*The below is a chapter summary only of the Interim Report. You can download the chapter in full at the bottom of the page.

Government school

Content warning

This report contains material that is sometimes confronting and disturbing. Sometimes words or images can cause sadness and distress, or bring back memories for people affected by child sexual abuse which are very hard to deal with. More on support, reporting and sharing your story.

Names have been changed

The real names of individuals have not been used. The names of all individuals and any other identifying features have been changed.

Felicity

As the second youngest of nine children, Felicity has few memories of feeling loved and cared for as a child growing up in a ‘dysfunctional’ family in regional Victoria. She recalled being a bright Year 6 student in 1968, when a teacher, Mr Fielding, took an interest in her.

Felicity told the Commissioner, ‘He made me his pet, gave me responsibilities, he asked me to go around and babysit while he and his wife were home. Every time she left the room, he’d kiss me and touch me. We’d be at the drive-in and she’d go for food, he’d be straight in the back seat with me. He’d abuse me in his office at school as well. Looking back at photos, I was a pretty little girl, but that’s not an excuse’.

The abuse included digital penetration, and Felicity recalled she didn’t understand what was happening.

‘I was quite naïve, I knew nothing about sexual stuff at all. I’d try to talk to my mother, but she’d say, “You’ll learn that at school”. I was basically free to do what I wanted as a child. He was very cagey, I thought I’d done something wrong. The boys at school would tease me and I wonder if they knew what was happening to me. The girls were nasty to me as well.’

Felicity’s father died in 1970, and she left school a year later at the age of 14. By 19, she had two children.

‘It was pretty full-on, my life just went from trauma to trauma, I had very few skills as the pattern goes. I moved to Sydney, mixed with wrong people, fell in a dark hole, and I didn’t care. I think I disassociated from it so much that I didn’t want to admit it to myself, let alone anyone else. I managed to complete a degree as a single Mum in my 40s, and I’m very proud of that. I did the best I could, I just wanted to be shown as good somehow.’

Battling suicidal thoughts following the death of her daughter, Felicity sought professional help two years ago, hoping to find a way to feel better.

‘I said nothing about the abuse for 44 years, and would use the sessions to talk about my daughter. But it just got to the point where I got so over being depressed. For five years I hadn’t had a relationship. I feel like why shouldn’t I have a good partner? Why am I picking those rotten men, the ones who abuse you? And what had Mr Fielding done to others?
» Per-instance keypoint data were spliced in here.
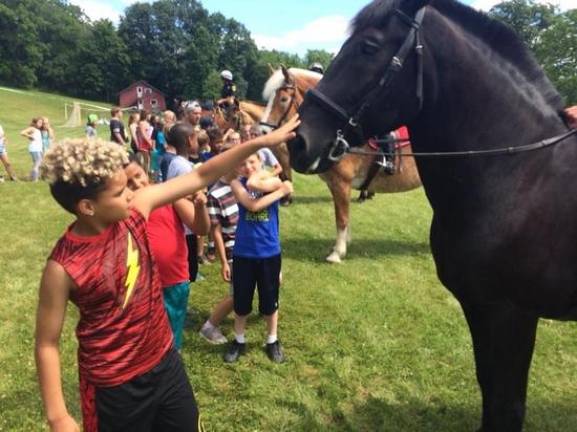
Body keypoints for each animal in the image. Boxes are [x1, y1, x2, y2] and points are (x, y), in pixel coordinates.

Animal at [260, 67, 418, 264]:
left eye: (283, 99)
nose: (263, 131)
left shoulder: (341, 182)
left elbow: (341, 218)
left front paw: (337, 253)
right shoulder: (335, 184)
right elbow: (343, 215)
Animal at [290, 0, 576, 432]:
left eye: (368, 47)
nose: (299, 141)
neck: (522, 177)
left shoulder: (512, 316)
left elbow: (506, 406)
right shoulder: (482, 310)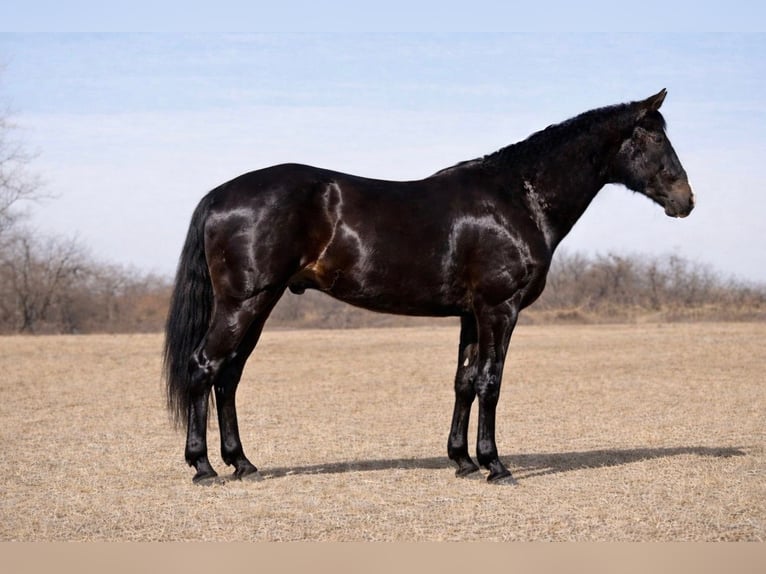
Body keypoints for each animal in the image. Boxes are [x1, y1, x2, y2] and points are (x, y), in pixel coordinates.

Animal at [164, 89, 694, 484]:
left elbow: (464, 381)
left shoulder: (470, 314)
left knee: (228, 376)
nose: (685, 200)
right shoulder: (500, 308)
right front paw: (495, 465)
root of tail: (219, 195)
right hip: (243, 302)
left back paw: (243, 463)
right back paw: (204, 467)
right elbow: (491, 382)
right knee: (205, 367)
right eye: (654, 138)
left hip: (260, 302)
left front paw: (462, 461)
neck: (516, 198)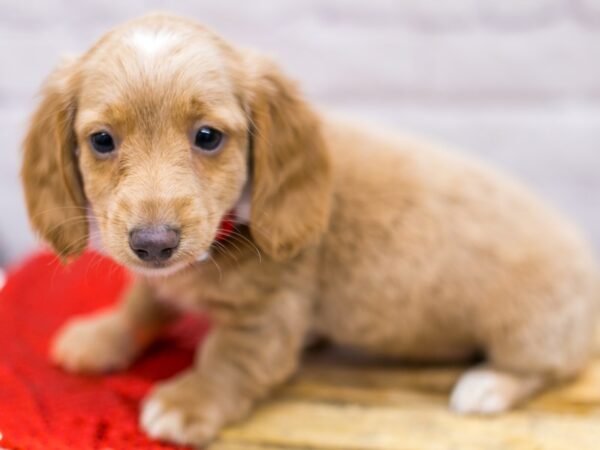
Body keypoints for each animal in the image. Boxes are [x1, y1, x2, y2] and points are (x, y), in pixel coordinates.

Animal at [19, 13, 600, 446]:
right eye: (101, 140)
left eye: (208, 137)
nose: (154, 245)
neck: (226, 233)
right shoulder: (160, 277)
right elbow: (144, 301)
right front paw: (103, 335)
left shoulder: (265, 323)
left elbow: (225, 360)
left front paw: (188, 401)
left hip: (529, 329)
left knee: (549, 367)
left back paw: (487, 387)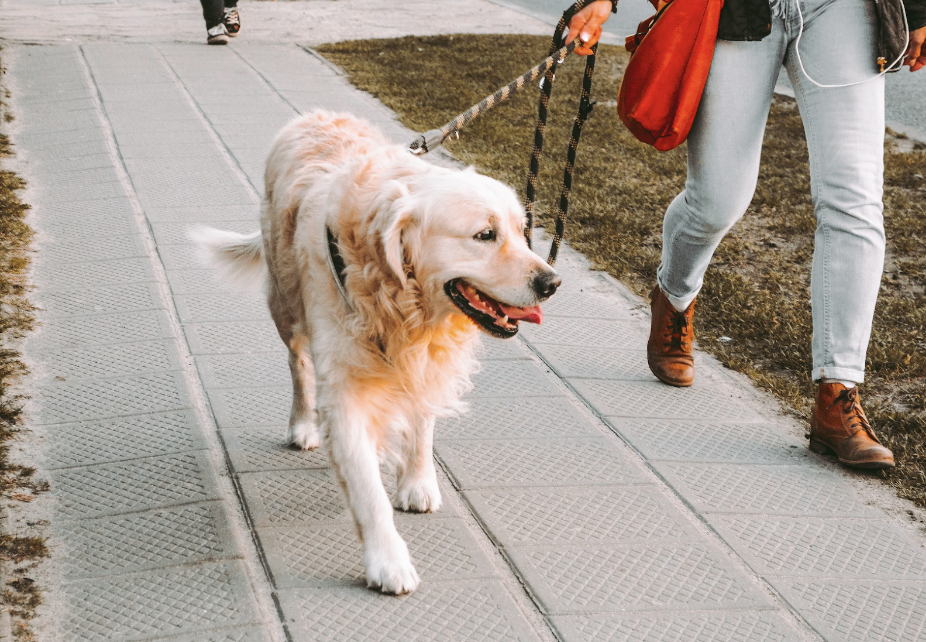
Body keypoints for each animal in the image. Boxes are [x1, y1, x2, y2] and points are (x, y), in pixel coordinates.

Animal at [194, 109, 560, 592]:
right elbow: (368, 491)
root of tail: (315, 114)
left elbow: (421, 423)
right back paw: (303, 424)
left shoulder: (424, 362)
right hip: (285, 302)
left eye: (521, 232)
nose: (552, 282)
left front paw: (417, 481)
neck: (401, 301)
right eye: (485, 235)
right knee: (298, 363)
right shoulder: (345, 390)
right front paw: (387, 561)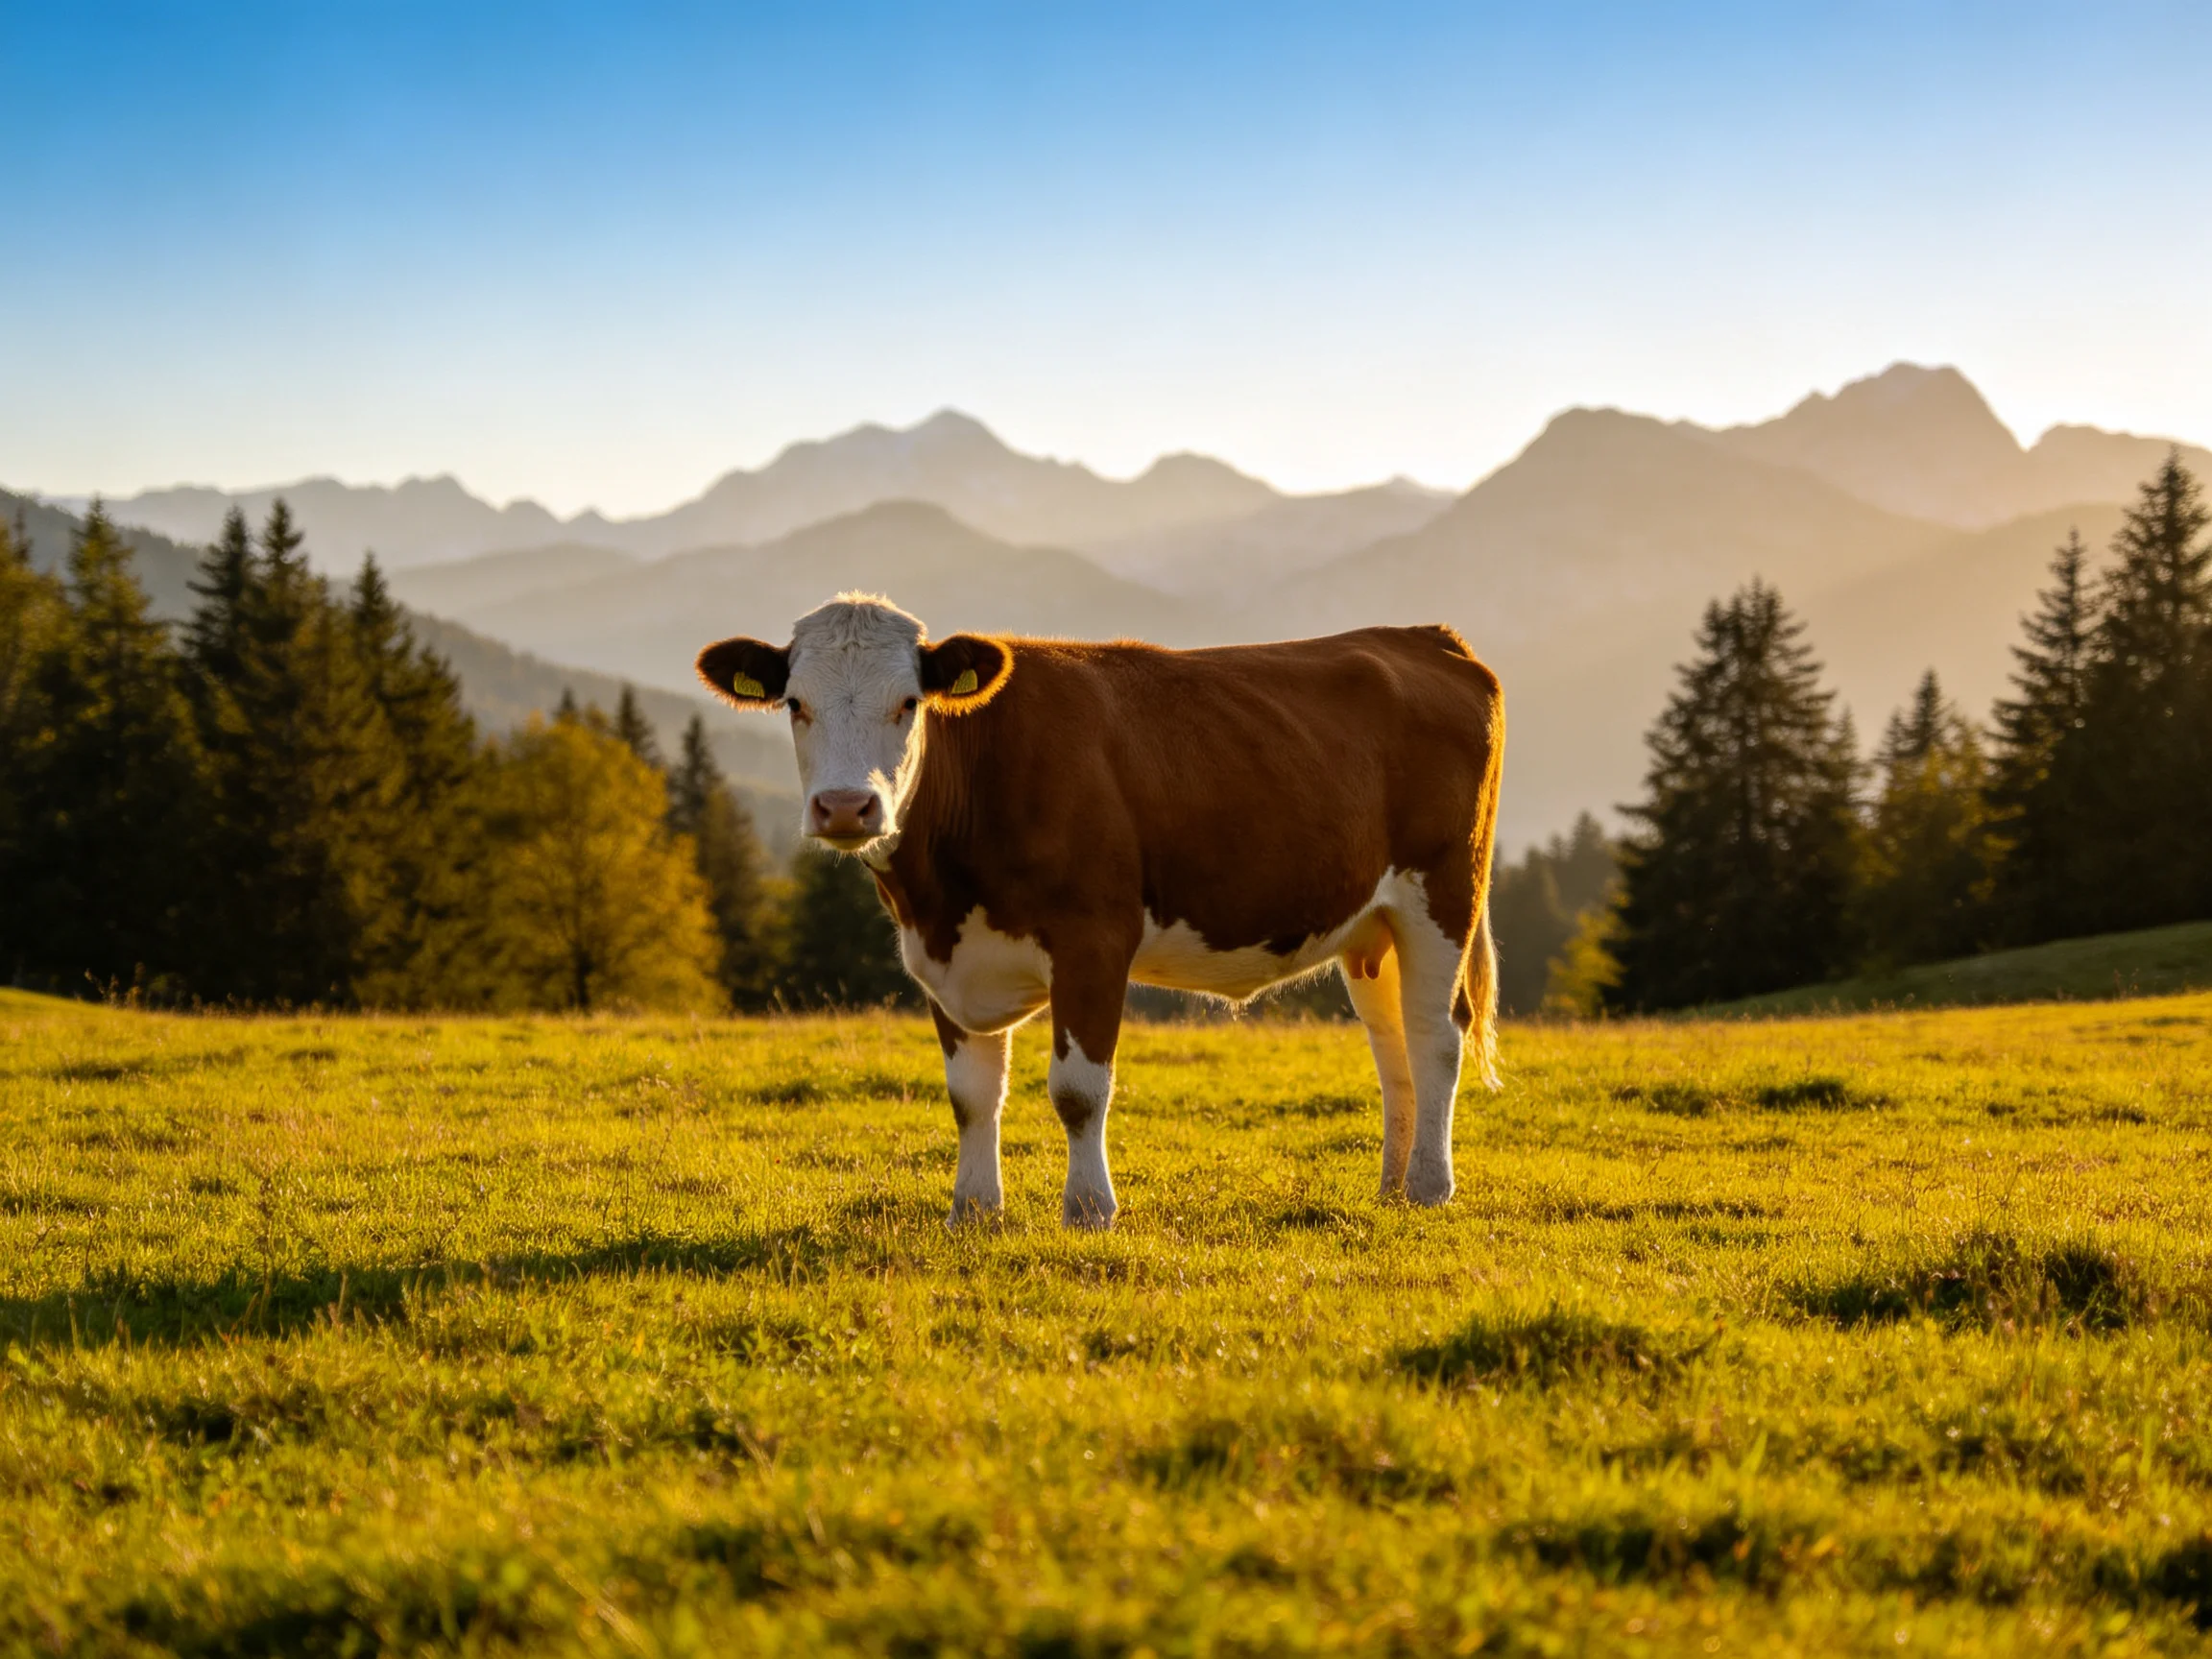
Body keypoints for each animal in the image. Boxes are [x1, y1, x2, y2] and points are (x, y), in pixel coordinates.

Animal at [697, 593, 1505, 1230]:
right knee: (1392, 1045)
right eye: (795, 704)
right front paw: (973, 1211)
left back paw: (1430, 1187)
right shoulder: (944, 958)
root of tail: (1422, 635)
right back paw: (1392, 1186)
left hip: (1443, 894)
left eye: (908, 704)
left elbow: (1079, 1091)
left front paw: (1088, 1210)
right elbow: (971, 1097)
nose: (844, 807)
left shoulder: (1094, 940)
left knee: (1436, 1037)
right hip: (1373, 926)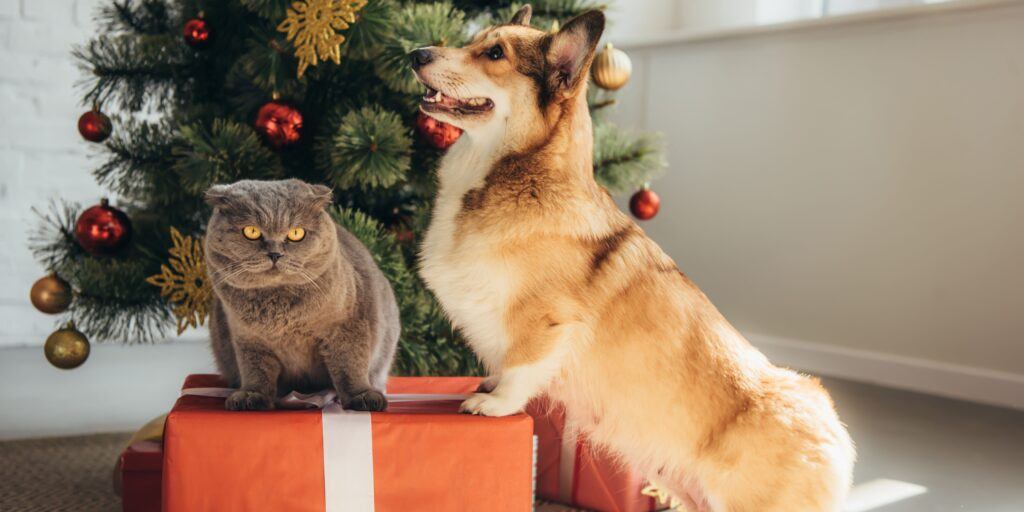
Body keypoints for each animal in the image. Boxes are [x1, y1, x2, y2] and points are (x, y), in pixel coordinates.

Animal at [203, 178, 399, 409]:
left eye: (296, 234)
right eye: (251, 231)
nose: (275, 253)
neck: (281, 313)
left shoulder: (348, 327)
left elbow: (350, 365)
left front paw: (362, 397)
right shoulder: (248, 339)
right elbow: (256, 371)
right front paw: (251, 396)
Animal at [411, 6, 851, 509]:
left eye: (495, 53)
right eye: (476, 41)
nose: (415, 53)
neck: (517, 174)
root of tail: (836, 435)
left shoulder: (546, 322)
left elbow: (521, 369)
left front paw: (495, 403)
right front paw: (487, 384)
I’ve moved over 130 times, I didn’t feel like I fitted anywhere, and couldn’t go on without talking about it.’

Felicity was diagnosed with posttraumatic stress disorder and undertook therapy.

‘I’ve been a good actor, I’ve helped others not myself. I always used counselling for losing my daughter, it took a long time to talk about my sexual abuse. I forgave my mother last year, finally let it go. She’s 95. We have a better relationship now.’

By telling her story, Felicity hopes to raise community awareness of sexual abuse within the community.

‘It’s not just in church, it happens in schools too. I used to think, “Why did that happen to me, what did I do wrong?” I felt so useless. Then I think, I was 11, I was a kid.’